States should immediately invoke Article 127 of the treaty, especially the ones that pay for the digs.

Of course, this blows the whole idea to smithereens. How ridiculous that the world has allowed Palestinians to be nothing but a destructive force while pretending that funding its terrorism would turn them peaceful.

Suburban Farm Guy | November 23, 2024 at 10:37 pm

International Criminals have their own Court now… Mmmkay

Since the Senate of the United States of America did NOT ratify the treaty giving the International Criminal Court jurisdiction over US citizens, nor did the Knesset (Parliament) of the State of Israel giving the ICC jurisdiction over Israeli citizens both for the same reason—lack of protection of its citizens under a common concern of due process of law and civil liberties, should the ICC try anything so absolutely f**king stupid, whatever country would try to nab Netanyahu or the former defense minister should pay an extremely high price. And I don’t give a good goddam if that other country were to be a US “ally” or not. Being a US “ally”, they should good and well know damned better than that.

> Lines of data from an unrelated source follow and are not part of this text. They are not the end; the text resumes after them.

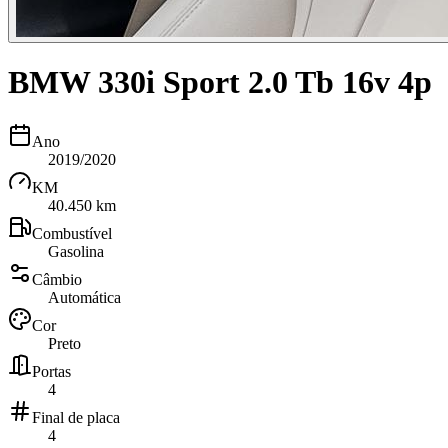
BMW 330i Sport 2.0 Tb 16v 4p
Ano
2019/2020
KM
40.450 km
Combustível
Gasolina
Câmbio
Automática
Cor
Preto
Portas
4
Final de placa
4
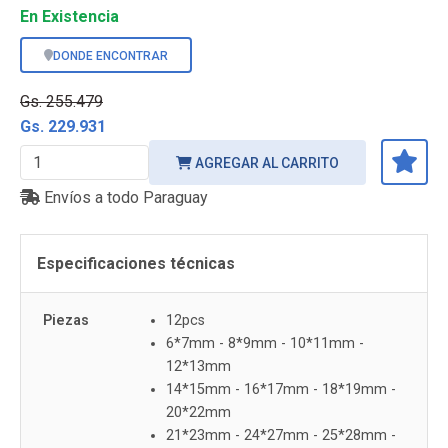
En Existencia
DONDE ENCONTRAR
Gs. 255.479
Gs. 229.931
AGREGAR AL CARRITO
Envíos a todo Paraguay
Especificaciones técnicas
Piezas
12pcs
6*7mm - 8*9mm - 10*11mm -
12*13mm
14*15mm - 16*17mm - 18*19mm -
20*22mm
21*23mm - 24*27mm - 25*28mm -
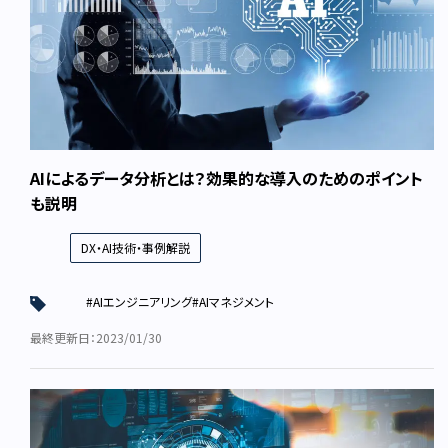
AIによるデータ分析とは？効果的な導入のためのポイント
も説明
DX・AI技術・事例解説
#AIエンジニアリング
#AIマネジメント
最終更新日：2023/01/30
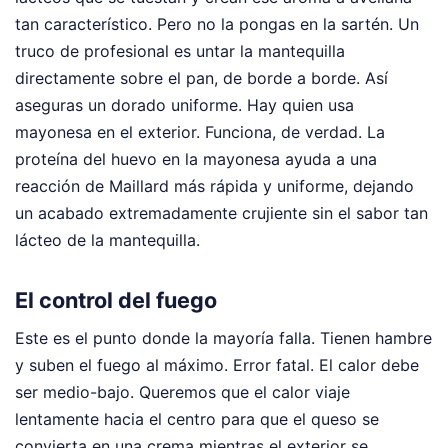
tan característico. Pero no la pongas en la sartén. Un
truco de profesional es untar la mantequilla
directamente sobre el pan, de borde a borde. Así
aseguras un dorado uniforme. Hay quien usa
mayonesa en el exterior. Funciona, de verdad. La
proteína del huevo en la mayonesa ayuda a una
reacción de Maillard más rápida y uniforme, dejando
un acabado extremadamente crujiente sin el sabor tan
lácteo de la mantequilla.
El control del fuego
Este es el punto donde la mayoría falla. Tienen hambre
y suben el fuego al máximo. Error fatal. El calor debe
ser medio-bajo. Queremos que el calor viaje
lentamente hacia el centro para que el queso se
convierta en una crema mientras el exterior se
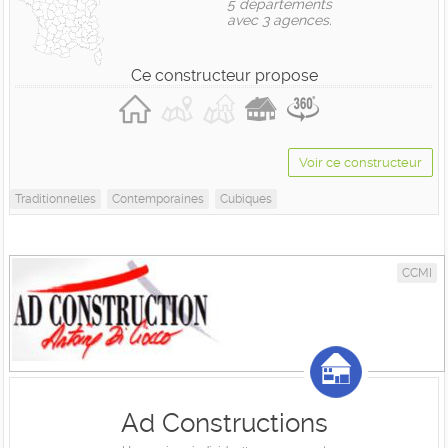
5 départements
avec 3 agences.
Ce constructeur propose
Voir ce constructeur
Traditionnelles
Contemporaines
Cubiques
CCMI
Ad Constructions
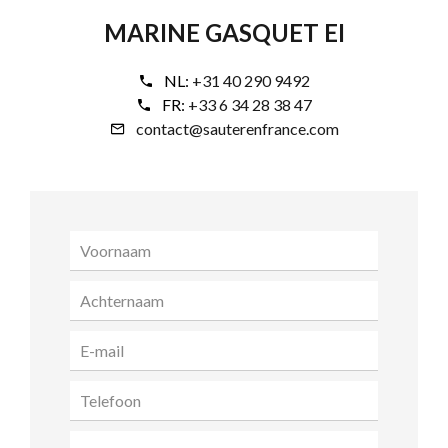
MARINE GASQUET EI
NL:
+31 40 290 9492
FR:
+33 6 34 28 38 47
contact@sauterenfrance.com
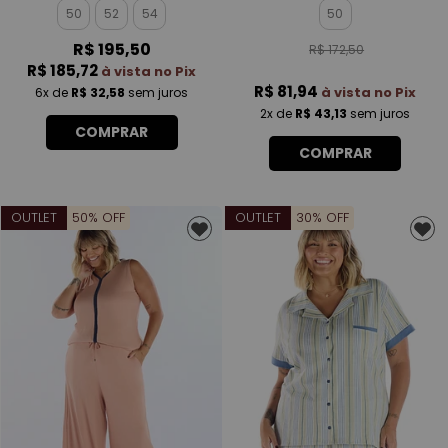
MASCULINO
ROTATIVA FEMININO
50
52
54
50
R$ 195,50
R$ 172,50
R$ 185,72
à vista no Pix
R$ 81,94
à vista no Pix
6x
de
R$ 32,58
sem juros
2x
de
R$ 43,13
sem juros
COMPRAR
COMPRAR
OUTLET
50% OFF
OUTLET
30% OFF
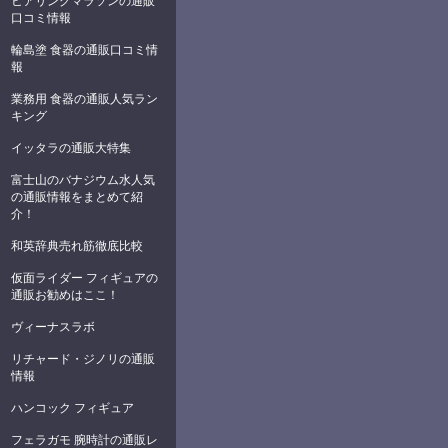
ヒアリングマラソンの通販
口コミ情報
輪島塗 食器の通販口コミ情
報
業務用 食器の通販人気ラン
キング
イッタラの通販大特集
富士山のバナジウム水人気
の通販情報をまとめて紹
介！
和英辞典売れ筋徹底比較
仮面ライダー フィギュアの
通販お勧めはここ！
ヴィーナスラボ
リチャード・ジノリの通販
情報
ハンコック フィギュア
フェラガモ 腕時計の通販レ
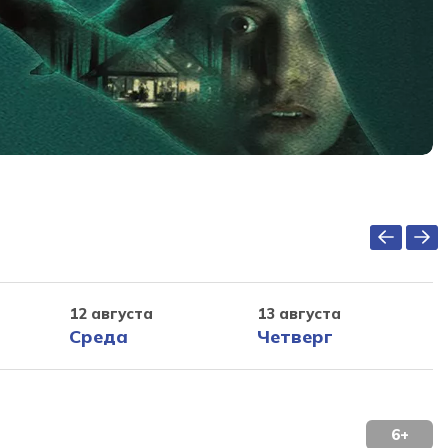
12 августа
13 августа
Среда
Четверг
6+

smalltownoklahoman | November 25, 2024 at 6:34 am

While Israel might not have signed on to the ICC this warrant is now a threat to Netanyahu whenever he travels outside of Israel. He and his security now have to take extra precautions with where he goes, which countries he visits or passes through during his travels for fear that authorities in those countries may try to enforce this warrant. It’s an enormous threat to have hanging over the head of anyone, let alone the leader of a nation. I’m viewing it as an attempt to either get Israel to back down in it’s efforts to end Hamas, Hezbollah, and other threats to it’s nation or to force Bibi out of office, possibly both.

The entire idea of “international law” is a farce. It only exists because just countries (first Britain and then the USA) take on the mantle of world leadership and back it up with their militaries. Without countries like these, “international law” is simply another form of arbitrary rule totally unaccountable to anyone other than corrupt bureaucrats. Plus, these countries ignore UN or ICC corruptocrats and only enforce “international law” to the extent it is in their interest to do so. The warrants drummed up against Netanyahu and Gallant are proof of the thorough corruption of the ICC, and mark it as an enemy of justice.

The U.S. also needs to pull out of the U.N. and then boot them out of our country.